Question

Solve the following DE: Q''(t) + Q'(t)R/L + Q(t)/(LC) = V(t)

Answer 1

so, as far as I have gotten in my DE class concerning higher order DEs is that for a second order linear DEs with constant coefficients, you can solve for the roots of a quadratic of a similar form (probably a terrible way to word that sorry) so like, for this you would then find the roots of \[r^2 + \frac{R}{L}r + \frac{1}{LC} = 0\]R, L, and C are all constants. but no relation between them is given so I'm really not sure what to do here...

Answer 2

You can still solve for \(r\). Using the quadratic formula,
\[r=\frac{-\frac{R}{L}\pm\sqrt{\frac{R^2}{L^2}-\frac{4}{LC}}}{2}\]
Assuming the discriminant is positive, you'll have two exponential solutions. If it's zero, then just one exponential solution. If it's negative, you're dealing with complex roots to the characteristic equation, which will involve two trigonometric/exponential solutions.

Answer 3

Also, this only takes care of the homogeneous solution. Is \(V(t)=0\) given, or is it something else?

Answer 4

But, how can I solve it without knowing the values of R, L and C?

And not too sure, this is for a different class, I just know that I need to solve the problem using the 2nd-order DE I found.

Answer 5

If you're not given some explicit domains for those constants, I think you'll have to consider all three cases...

We're not going to be able to figure out part of the solution if \(V(t)\) is non-zero.

Answer 6

And depending on the context of this problem, you could determine whether there are any restrictions on the constants, like \(R>0\).

Answer 7

Okay, so given that I am fairly certain I am supposed to be finding a general solution for V(t), I'm probably missing something else in this problem...

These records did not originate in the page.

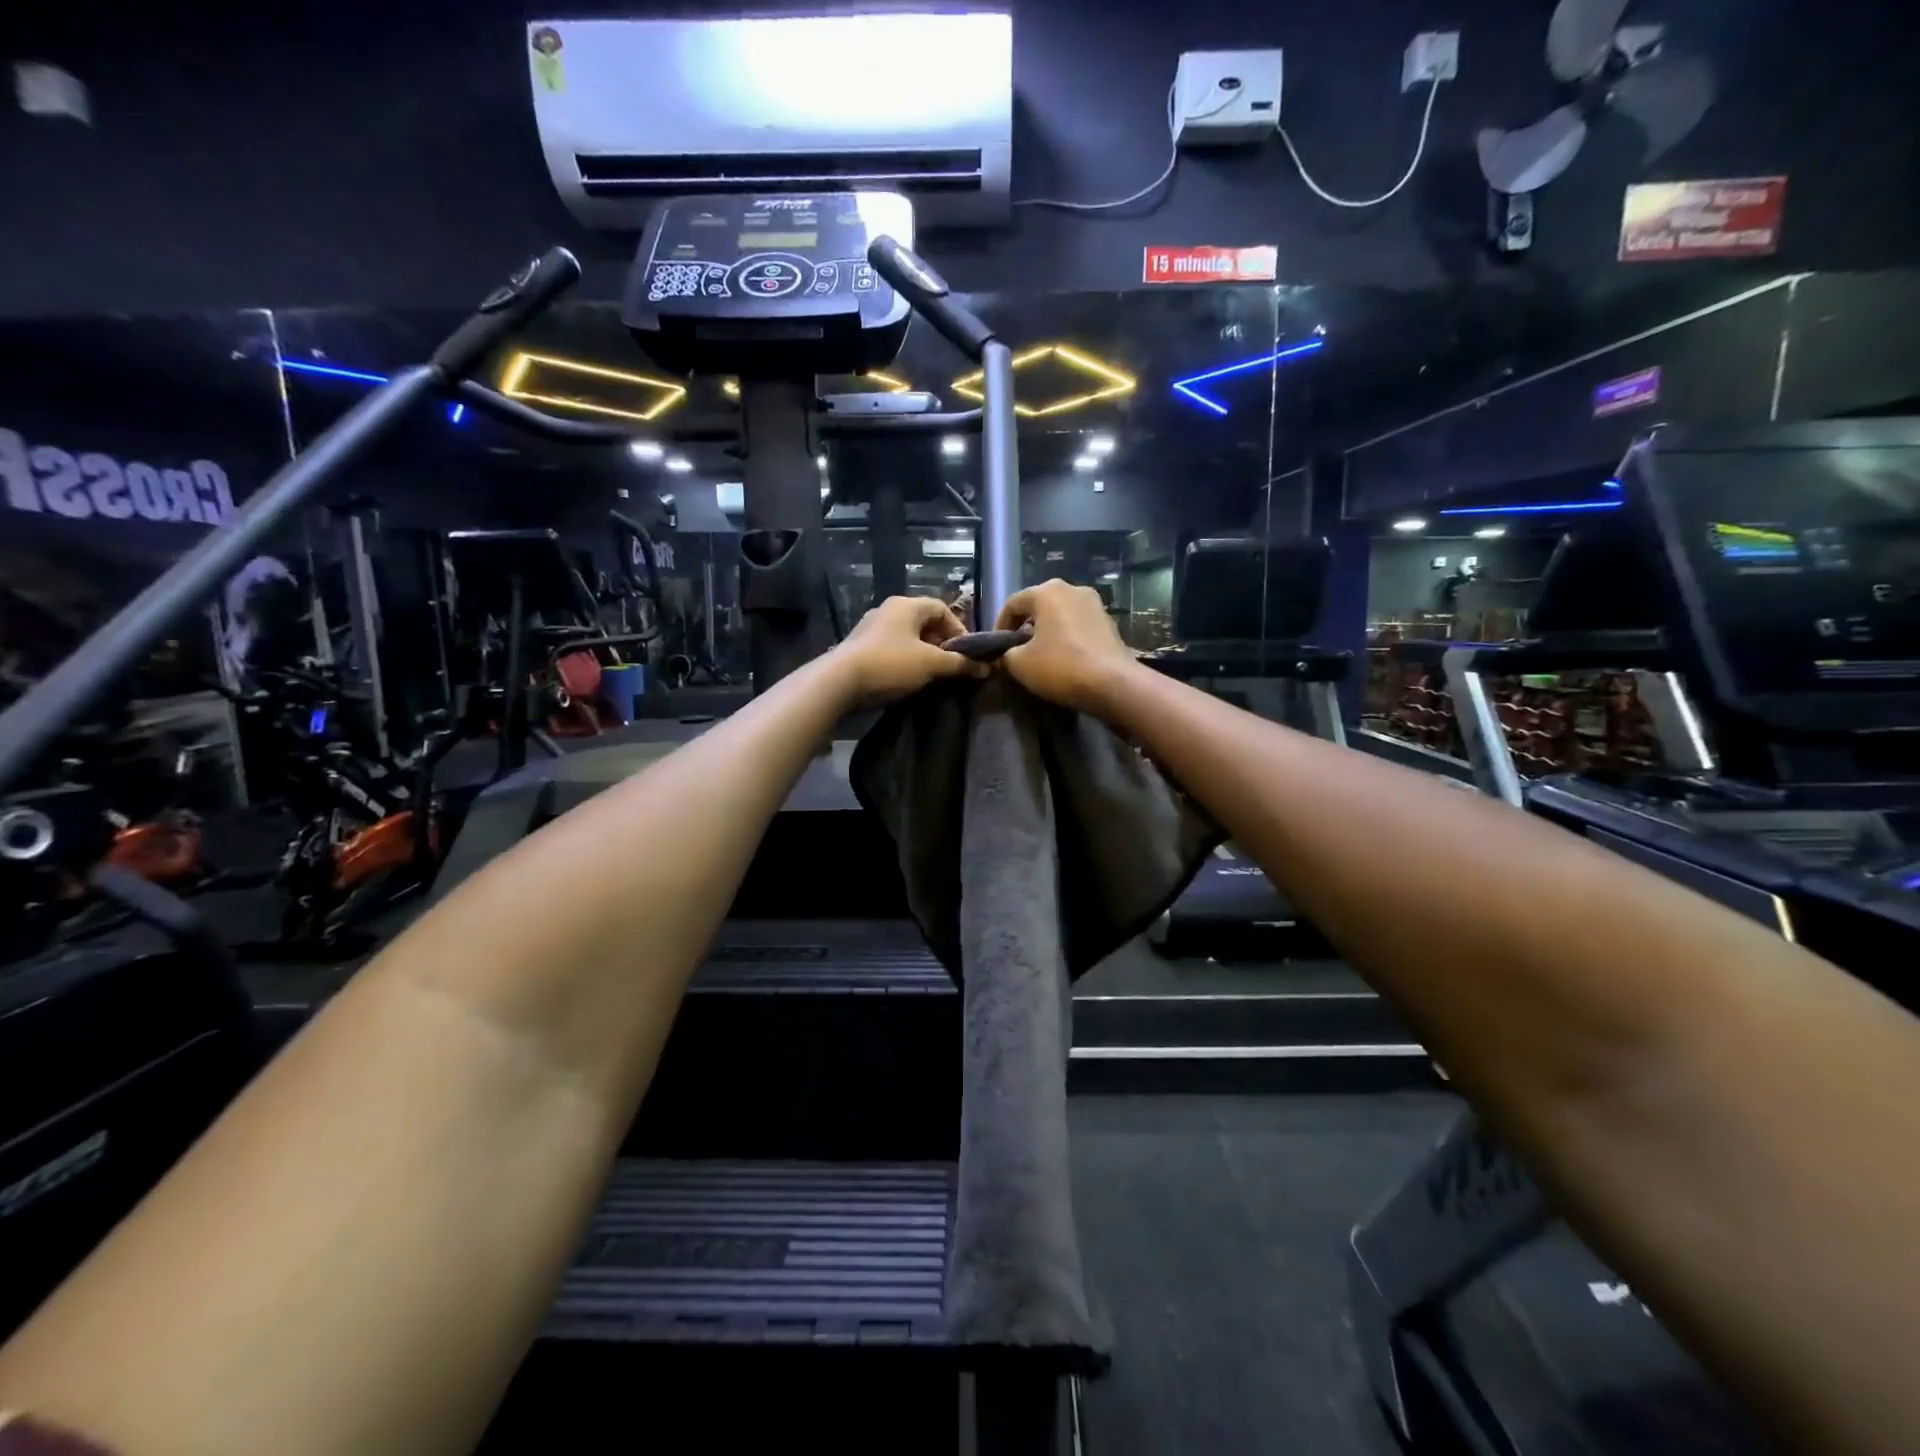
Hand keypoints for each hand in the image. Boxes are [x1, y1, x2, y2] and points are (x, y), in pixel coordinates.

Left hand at [835, 595, 985, 704]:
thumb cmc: (891, 664)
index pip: (941, 608)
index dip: (959, 629)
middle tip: (951, 666)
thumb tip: (986, 667)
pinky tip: (907, 679)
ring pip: (907, 637)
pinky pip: (891, 649)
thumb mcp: (931, 664)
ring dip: (923, 653)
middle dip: (941, 643)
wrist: (839, 682)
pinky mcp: (860, 647)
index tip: (966, 654)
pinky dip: (904, 660)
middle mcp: (888, 610)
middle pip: (924, 622)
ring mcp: (871, 628)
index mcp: (906, 605)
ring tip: (931, 675)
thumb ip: (960, 664)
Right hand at [996, 579, 1136, 714]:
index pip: (1013, 603)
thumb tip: (1005, 655)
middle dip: (1024, 626)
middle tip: (1016, 650)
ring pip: (1060, 614)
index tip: (995, 648)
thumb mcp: (1020, 664)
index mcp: (1047, 591)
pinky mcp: (1109, 622)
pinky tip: (1064, 658)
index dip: (999, 625)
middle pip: (1038, 605)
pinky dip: (1066, 637)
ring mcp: (1095, 604)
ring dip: (1047, 631)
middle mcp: (1072, 589)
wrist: (1114, 684)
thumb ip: (1005, 654)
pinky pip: (1078, 625)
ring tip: (1039, 655)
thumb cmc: (1061, 667)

I don't believe R, L, or C can be < 0 since this is the DE for a series RLC circuit (Resistor, Inductor (L), and Capacitor)

Answer 8

Well, unless you happen to know a lot about signals and systems or circuit analysis, thanks for the help you've offered, but it seems there is something more fundamental that I am missing to be able to solve this problem.